EXCERPT section start
Armed conflict traumatizes children, strips them of their innocence, and denies them
the protection needed to develop physically, intellectually, spiritually and socially.
Today’s war-affected child may become a considerable problem for tomorrow’s
generation. Exposure of children to the atrocities of armed violence can have long
lasting, detrimental consequences for future generations, fuelling a continual cycle of
societal violence. Children are the future, and if we are to live in a relatively
peaceful world, the cycle of violence that is currently affecting them must be
broken.
Welcome to this website on Children and War. Visitors to the site will be able to
follow the progress of a three year multi-disciplinary research project that
examines
1. the impact of war on children;
2. global, regional and national legal attempts to protect children in ³conflict
zones; and
3. the rehabilitation of children affected by the war in Sierra Leone.
The project will identify critical gaps in knowledge about the scope, nature, and
multidimensionality of this problem and fill knowledge gaps through interdisciplinary
discussion, field research and data collection. It will also identify and critically
assess the legal approaches to child protection and evaluate a specific set of
indigenous intervention strategies used in post-conflict settings like in Sierra Leone
to rehabilitate children and reintegrate them back into society.
EXCERPT section end
REQUEST 1:
Answer these questions from the passage on children and war:
(a) How long is the research project set to run?
(b) The rehabilitation of children affected by the war in which country is studied?
(c) What does the exposure of children to armed violence fuel?
REQUEST 2: Duplicate the part of the passage on children and war that opens with the words containing "The project will" and closes with "back into society.".
REQUEST 3: Go on with the passage on children and war from the point where it stops.
DATA EXCERPTS section start
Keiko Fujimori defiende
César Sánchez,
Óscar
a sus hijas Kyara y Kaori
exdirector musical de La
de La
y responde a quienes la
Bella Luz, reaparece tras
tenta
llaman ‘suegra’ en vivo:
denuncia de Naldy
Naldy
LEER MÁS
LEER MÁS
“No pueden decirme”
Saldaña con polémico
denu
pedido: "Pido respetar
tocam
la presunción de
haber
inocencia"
DATA EXCERPTS section end
ANSWER 1:
(a) Three years.
(b) Sierra Leone.
(c) A continual cycle of societal violence.

ANSWER 2:
The project will identify critical gaps in knowledge about the scope, nature, and
multidimensionality of this problem and fill knowledge gaps through interdisciplinary
discussion, field research and data collection. It will also identify and critically
assess the legal approaches to child protection and evaluate a specific set of
indigenous intervention strategies used in post-conflict settings like in Sierra Leone
to rehabilitate children and reintegrate them back into society.

ANSWER 3:
Research outputs will include an interdisciplinary conference, an edited volume, a
legal compilation, research papers to be presented at major international conferences,
journal and newspaper articles, a policy brief of outcomes and recommendations, and a
documentary film on “The Plight of Children in Conflict Zones.”
All of these items will be featured on this website. So please enter, browse and
provide us with feedback.
We are thankful to the following for their financial support of the project:
- The Social Science and Humanities Research Council of Canada (SSHRCC)
- The United Nations University (UNU), Tokyo, Japan.
- Canadian International Development Agency (CIDA)
- The University of Alberta, Faculty of Arts’ Endowment Fund for the
Future
- Support for the Advancement of Scholarship (SAS) Research Fund
- The Canadian Consortium on Human Security (CCHS)
- Government Of Alberta, Ministry of Children's Services
In addition, we'd like to recognize the assistance of the University of Alberta
International, particularly the staff of the International Centre who are providing
logistical support to the project, as well as a number of individuals who agreed to sit
on local and international advisory committees. Their assistance is invaluable.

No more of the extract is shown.